Corriere 23.1.16
La trincea dei vicepresidenti di Ala contro le accuse dei «comunisti»: poltrone queste? È roba da niente
di Tommaso Labate
ROMA
«Queste sono polemiche strumentali, ridicole, stupide. E loro sa che
cosa sono? Comunisti sono». Dalla sua elezione a vicepresidente della
commissione Finanze del Senato non sono passate che ventiquattr’ore. E
la verdiniana Eva Longo, che evidentemente rimugina per tutto il giorno
sulle invettive della minoranza del Pd contro la «promozione» sua e dei
colleghi Pietro Langella e Giuseppe Compagnone, prima dell’ora di cena
decide di togliersi il peso dallo stomaco. Ce l’ha, ovviamente, con i
Bersani, gli Speranza, i Cuperlo e tutti quelli che protestano contro
Renzi per il premio parlamentare conferito al gruppo dei verdiniani. E
li chiama, omaggio al suo ex leader Silvio Berlusconi, con una parola
sola: «Comunisti». «Perché vede, incalza Longo, questa gente della
minoranza del Pd usa noi per colpire Renzi. Questa è gente senza
coraggio. Anche noi eravamo minoranza dentro Forza Italia e ce ne siamo
andati. Loro, il coraggio di andarsene, non ce l’hanno».
Che ci
fosse Renzi nel destino di Eva Longo — classe ’49, nubile, ex sindaco di
Pellezzano (Salerno), ex democristiana, ex casiniana (nel senso di Pier
Ferdinando), ex berlusconiana e, prima di diventare verdiniana, anche
ex fittiana (nel senso di Raffaele) — lo si era capito in un giorno
dell’ottobre 2014. Aula di Palazzo Madama, interno giorno. Longo,
collezionatrice di foto con celebrity varie (ha scatti con Berlusconi,
la Pascale, Katia Ricciarelli, l’attore Carlo Buccirosso e il cane
Dudù), corre verso lo scranno del premier e placca Renzi. «Dome’, fammi
la foto», dice all’ex collega forzista De Siano. Sorriso. Clic. Ora,
grazie ai voti del Pd, Longo è diventata vicepresidente di Commissione.

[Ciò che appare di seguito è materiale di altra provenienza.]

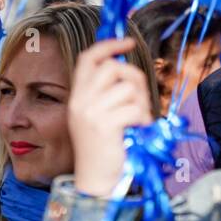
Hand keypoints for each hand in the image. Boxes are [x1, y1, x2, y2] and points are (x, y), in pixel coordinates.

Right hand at [69, 38, 154, 196]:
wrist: (95, 178)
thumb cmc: (103, 147)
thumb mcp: (96, 115)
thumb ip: (106, 92)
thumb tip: (127, 68)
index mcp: (77, 95)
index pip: (88, 58)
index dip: (108, 45)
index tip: (128, 42)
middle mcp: (80, 100)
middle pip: (114, 67)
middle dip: (135, 78)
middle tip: (140, 99)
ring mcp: (90, 112)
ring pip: (128, 88)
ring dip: (142, 103)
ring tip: (137, 119)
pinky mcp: (105, 125)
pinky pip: (135, 108)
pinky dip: (143, 119)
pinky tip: (138, 129)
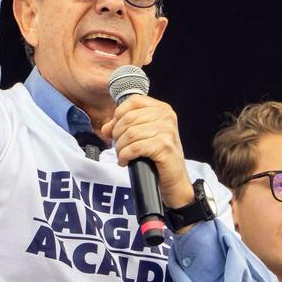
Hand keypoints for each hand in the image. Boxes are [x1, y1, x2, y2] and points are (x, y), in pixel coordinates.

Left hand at [100, 95, 195, 213]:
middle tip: (119, 147)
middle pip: (129, 118)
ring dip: (120, 147)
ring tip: (122, 155)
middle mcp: (167, 117)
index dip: (119, 115)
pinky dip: (124, 156)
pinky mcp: (164, 147)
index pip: (133, 101)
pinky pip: (134, 148)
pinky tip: (125, 161)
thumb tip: (106, 128)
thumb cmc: (158, 157)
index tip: (116, 129)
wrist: (174, 180)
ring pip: (130, 134)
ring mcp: (167, 131)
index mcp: (163, 109)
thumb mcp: (143, 136)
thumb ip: (124, 127)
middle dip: (117, 134)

Mentre l’autore dell’istantanea De Siano, combatte contro una richiesta
di arresto che arriva dalla Procura di Napoli per una faccenda di
appalti.
Pure Giuseppe Compagnone, eletto vicepresidente della
commissione Difesa, protesta contro le accuse che sinistra pd e Forza
Italia hanno rivolto anche nei suoi confronti. Il medico-senatore
siciliano — classe ’57, ex sindaco di Grammichele (provincia di Catania)
ed ex fedelissimo di Raffaele Lombardo — proprio non si capacita di
come qualcuno possa accusarlo di essere un collezionista di poltrone.
«Noi a caccia di poltrone? Ho capito bene? E lei me le chiama “poltrone”
queste della commissione? Queste sono robe di niente. Le vere poltrone
sono quelle dei sottosegretari. E noi non ne abbiamo chieste». Perché
«noi» — e col «noi» Compagnone intende i verdiniani — «aiutiamo Renzi
perché realizza le riforme che stavano nel nostro programma. Dove non
siamo d’accordo, non votiamo». Tipo sulle unioni civili? «Faremo le
nostre valutazioni. Io posso dirle quello che penso grazie alla mia
esperienza di medico. E cioè che un bambino cresce psicologicamente sano
solo se si segue la natura. E la natura dice che deve avere un papà e
una mamma. Detto col rispetto degli omosessuali, eh? Che comunque, un
minimo di diritti civili li devono avere».
Preferisce tenersi
tutto dentro, evidentemente, Pietro Langella. Il verdiniano neo
vicepresidente della commissione Bilancio si rende irreperibile. Il suo
day after è votato al dio Silenzio. Ha una storia difficile alle spalle.
Dopo che la camorra gli ha ammazzato il padre e lo zio (quest’ultimo
era un boss assassinato nel 1991), Langella è cresciuto lontano dalla
famiglia. Poi l’amore per la politica, militanze in partiti che spaziano
dal centrosinistra al centrodestra, l’incontro con Nicola Cosentino,
che l’ha fatto eleggere nel Pdl. Fino a quella decisione di abbandonare
Berlusconi per Verdini. E al voto in commissione Bilancio, ieri l’altro,
che l’ha portato su tutti i giornali.